Personal genomic data are also being used actively in medical research. Since academic research is given exemption under the law, this new amendment does not apply directly to it. Instead, most medical research is regulated by national research ethics guidelines, and since these guidelines aim to reflect the essence of the law, they were also amended in 2016 [3, 4]. The most significant change in the amended guidelines is that now detailed genomic data are considered “individual identification code information.” It must now be treated as personal information even if personal identifying descriptions such as a subject’s name and date of birth are removed. On the other hand, the guidelines differ in some ways from the law. For example, the guidelines allow for opt-out consent with regard to handling “information requiring special care” and sharing information with researchers and collaborators who belong to foreign institutions when these kind of information are required for research related to the improvement of public hygiene and health.
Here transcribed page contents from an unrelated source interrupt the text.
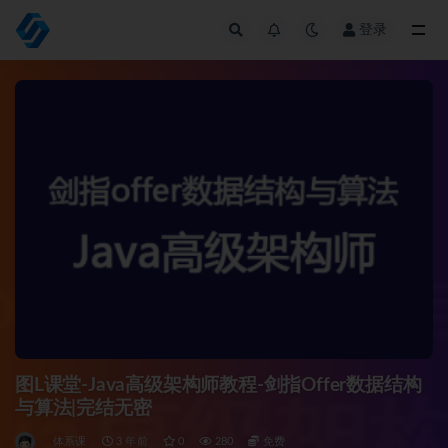
登录
全部
图L课堂-Java高级架构师教程-剑指Offer数据结构
与算法|完结无密
体系课
3 年前
0
280
免费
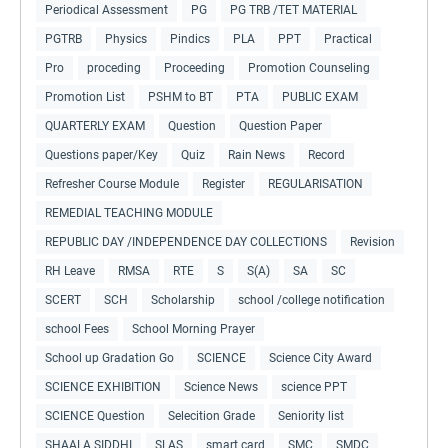
Periodical Assessment
PG
PG TRB /TET MATERIAL
PGTRB
Physics
Pindics
PLA
PPT
Practical
Pro
proceding
Proceeding
Promotion Counseling
Promotion List
PSHM to BT
PTA
PUBLIC EXAM
QUARTERLY EXAM
Question
Question Paper
Questions paper/Key
Quiz
Rain News
Record
Refresher Course Module
Register
REGULARISATION
REMEDIAL TEACHING MODULE
REPUBLIC DAY /INDEPENDENCE DAY COLLECTIONS
Revision
RH Leave
RMSA
RTE
S
S(A)
SA
SC
SCERT
SCH
Scholarship
school /college notification
school Fees
School Morning Prayer
School up Gradation Go
SCIENCE
Science City Award
SCIENCE EXHIBITION
Science News
science PPT
SCIENCE Question
Selecition Grade
Seniority list
SHAALA SIDDHI
SLAS
smart card
SMC
SMDC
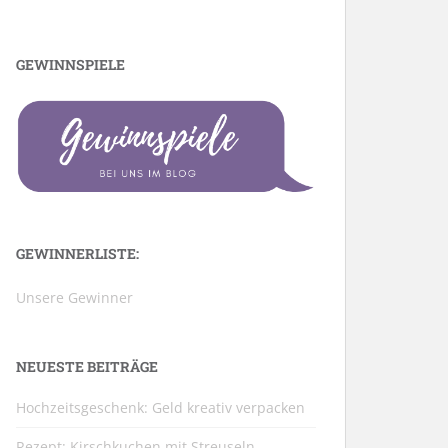
GEWINNSPIELE
GEWINNERLISTE:
Unsere Gewinner
NEUESTE BEITRÄGE
Hochzeitsgeschenk: Geld kreativ verpacken
Rezept: Kirschkuchen mit Streuseln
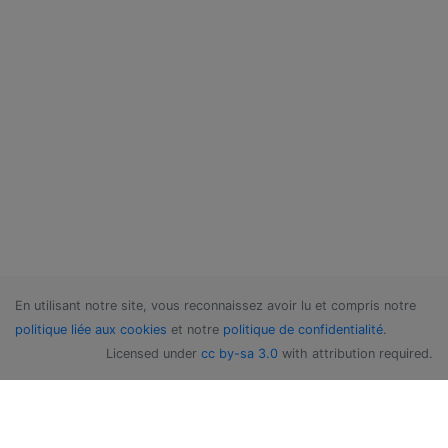
En utilisant notre site, vous reconnaissez avoir lu et compris notre
politique liée aux cookies
et notre
politique de confidentialité
.
Licensed under
cc by-sa 3.0
with attribution required.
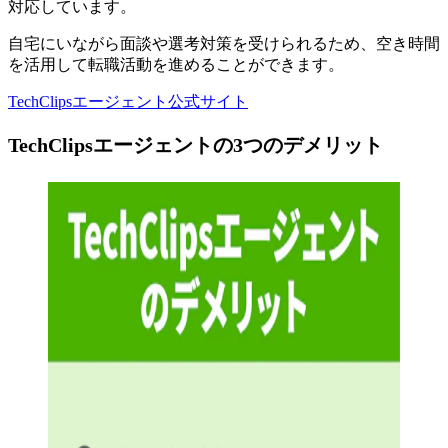
対応しています。
自宅にいながら面談や選考対策を受けられるため、空き時間
を活用して転職活動を進めることができます。
TechClipsエージェント公式サイト
TechClipsエージェントの3つのデメリット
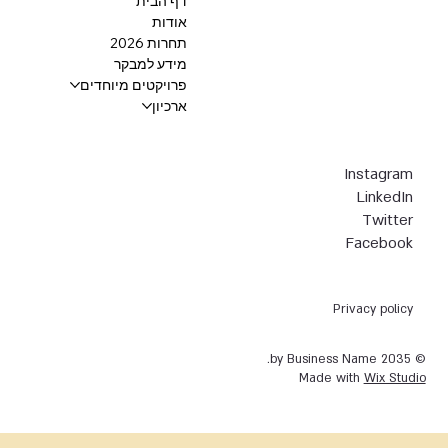
דף הבית
אודות
תחרות 2026
מידע למבקר
פרויקטים מיוחדים
ארכיון
Instagram
LinkedIn
Twitter
Facebook
Privacy policy
© 2035 by Business Name.
Made with
Wix Studio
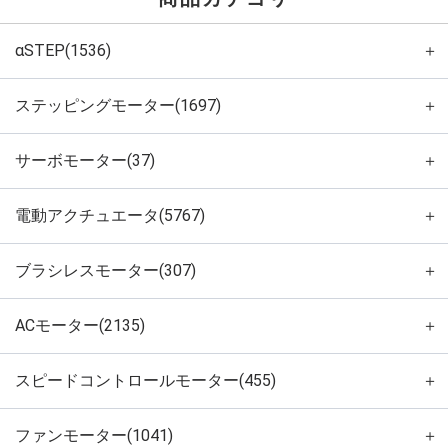
αSTEP(1536)
＋
ステッピングモーター(1697)
＋
サーボモーター(37)
＋
電動アクチュエータ(5767)
＋
ブラシレスモーター(307)
＋
ACモーター(2135)
＋
スピードコントロールモーター(455)
＋
ファンモーター(1041)
＋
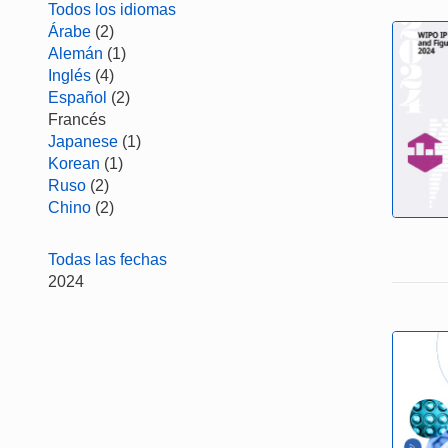
Todos los idiomas
Árabe
(2)
Alemán
(1)
Inglés
(4)
Español
(2)
Francés
Japanese
(1)
Korean
(1)
Ruso
(2)
Chino
(2)
Todas las fechas
2024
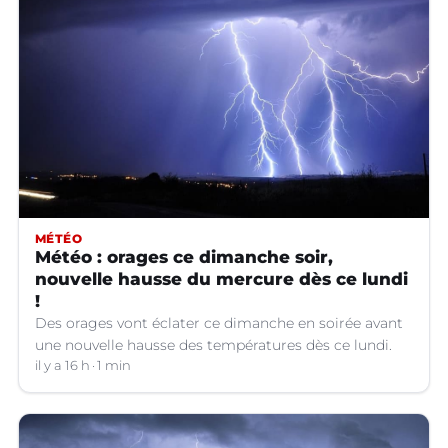
MÉTÉO
Météo : orages ce dimanche soir,
nouvelle hausse du mercure dès ce lundi
!
Des orages vont éclater ce dimanche en soirée avant
une nouvelle hausse des températures dès ce lundi.
il y a 16 h
1 min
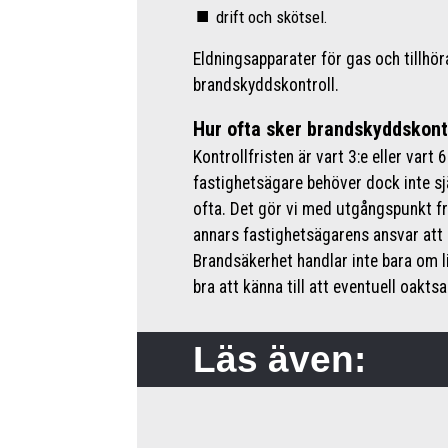
drift och skötsel.
Eldningsapparater för gas och tillhö
brandskyddskontroll.
Hur ofta sker brandskyddskont
Kontrollfristen är vart 3:e eller var
fastighetsägare behöver dock inte sj
ofta. Det gör vi med utgångspunkt fr
annars fastighetsägarens ansvar att
Brandsäkerhet handlar inte bara om 
bra att känna till att eventuell oakts
Läs även:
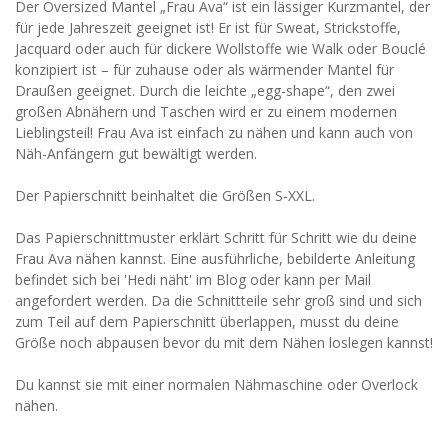
Der Oversized Mantel „Frau Ava“ ist ein lässiger Kurzmantel, der
für jede Jahreszeit geeignet ist! Er ist für Sweat, Strickstoffe,
Jacquard oder auch für dickere Wollstoffe wie Walk oder Bouclé
konzipiert ist – für zuhause oder als wärmender Mantel für
Draußen geeignet. Durch die leichte „egg-shape“, den zwei
großen Abnähern und Taschen wird er zu einem modernen
Lieblingsteil! Frau Ava ist einfach zu nähen und kann auch von
Näh-Anfängern gut bewältigt werden.
Der Papierschnitt beinhaltet die Größen S-XXL.
Das Papierschnittmuster erklärt Schritt für Schritt wie du deine
Frau Ava nähen kannst. Eine ausführliche, bebilderte Anleitung
befindet sich bei 'Hedi näht' im Blog oder kann per Mail
angefordert werden. Da die Schnittteile sehr groß sind und sich
zum Teil auf dem Papierschnitt überlappen, musst du deine
Größe noch abpausen bevor du mit dem Nähen loslegen kannst!
Du kannst sie mit einer normalen Nähmaschine oder Overlock
nähen.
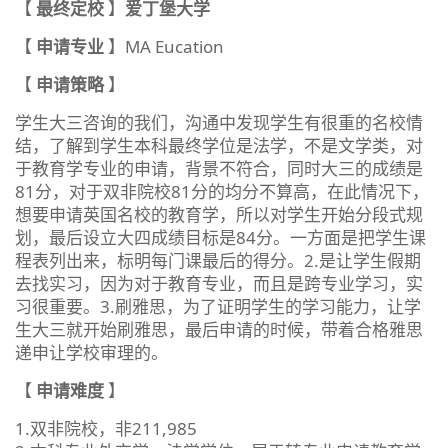
【
最终定校
】
爱丁堡大学
【
申请专业
】MA Eucation
【
申请策略
】
学生大三咨询的我们，沟通中发现学生有很重的名校情
结，了解到学生本科最终学位是法学，不是文学类，对
于教育学专业的申请，背景不符合，同时大三的成绩是
81分，对于双非院校81分的均分不算高，在此情况下，
想要申请英国名校的教育学，所以对学生开始分段式规
划，最后设立大四成绩目标是84分。一方面是把学生课
程表列出来，标明每门课最后的得分。2.是让学生假期
去找实习，因为对于教育专业，而且是跨专业学习，实
习很重要。3.刷雅思，为了证明学生的学习能力，让学
生大三就开始刷雅思，最后申请的时候，带着合格雅思
递申让学校审理的。
【
申请难度
】
1.双非院校，非211,985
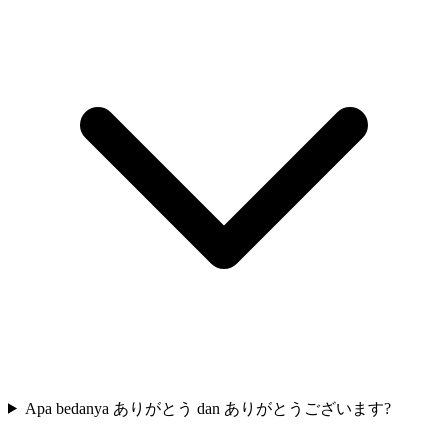
Apa bedanya ありがとう dan ありがとうございます?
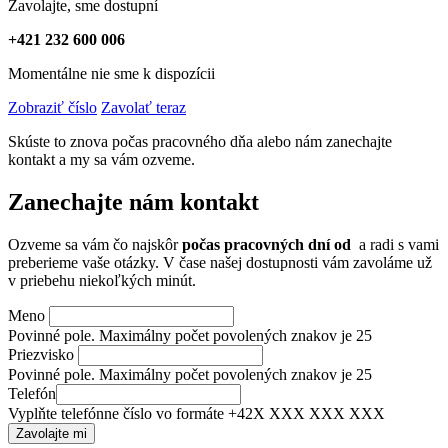
Zavolajte, sme dostupní
+421 232 600 006
Momentálne nie sme k dispozícii
Zobraziť číslo
Zavolať teraz
Skúste to znova počas pracovného dňa alebo nám zanechajte
kontakt a my sa vám ozveme.
Zanechajte nám kontakt
Ozveme sa vám čo najskôr
počas pracovných dní od
a radi s vami
preberieme vaše otázky. V čase našej dostupnosti vám zavoláme už
v priebehu niekoľkých minút.
Meno
Povinné pole. Maximálny počet povolených znakov je 25
Priezvisko
Povinné pole. Maximálny počet povolených znakov je 25
Telefón
Vyplňte telefónne číslo vo formáte +42X XXX XXX XXX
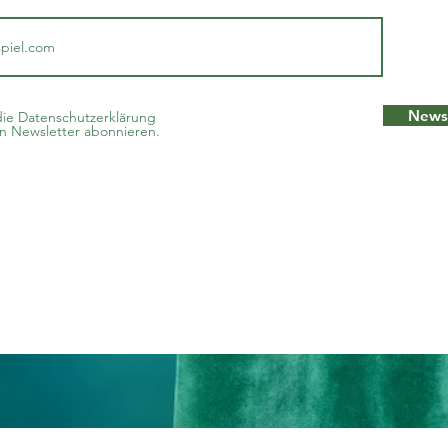
Newsl
die Datenschutzerklärung
 Newsletter abonnieren.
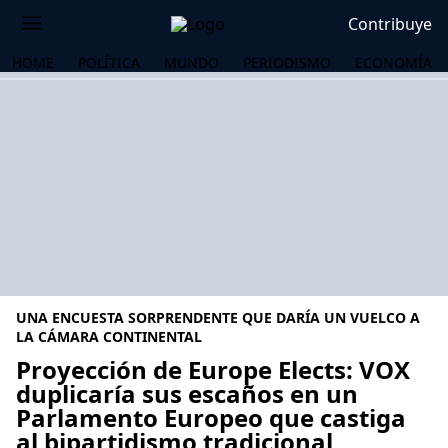
Contribuye
HOME
POLÍTICA
MUNDO
PERIODISMO
ECONOMÍA
UNA ENCUESTA SORPRENDENTE QUE DARÍA UN VUELCO A
LA CÁMARA CONTINENTAL
Proyección de Europe Elects: VOX
duplicaría sus escaños en un
OS
Parlamento Europeo que castiga
al bipartidismo tradicional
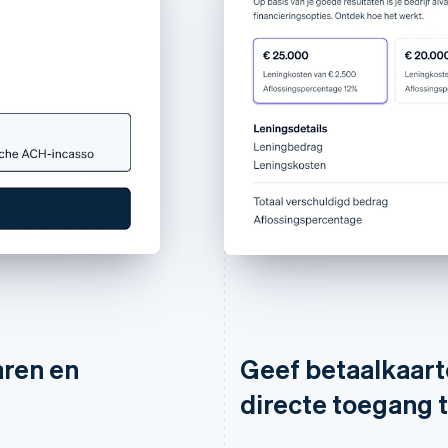
aren en
Geef betaalkaart
directe toegang t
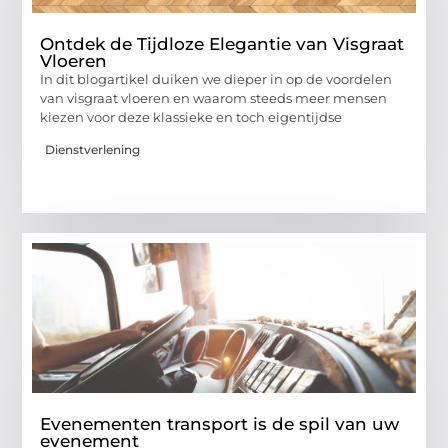
Ontdek de Tijdloze Elegantie van Visgraat
Vloeren
In dit blogartikel duiken we dieper in op de voordelen
van visgraat vloeren en waarom steeds meer mensen
kiezen voor deze klassieke en toch eigentijdse
Dienstverlening
Evenementen transport is de spil van uw
evenement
With genomic data now qualifying as personal information in Japan, steps are being taken to ensure the appropriate use of these data. One task facing us is to increase and widen the protection of genomic information to cover a variety of situations. Genomic information does not only pertain to the individual, but rather the information is shared in part between family members and other relatives, meaning that the PPI Act (which only applies to personal information) is currently unable to protect all of the parties affected by genomic information. Furthermore, since the PPI Act only protects living individuals, those who have died and unborn embryos are not covered. In medical and clinical research, as the use of genomic information becomes more common, we have to think beyond the traditional categories of personal information and individual privacy and develop new ways to protect people’s information in the future. The first step in accomplishing this will be to create new laws that ensure broader protections for people who may be adversely affected or discriminated against when genomic information is used in these research fields. In Japan, this possibility is already being discussed and we will contribute as much as we can to the creation and implementation of these new laws.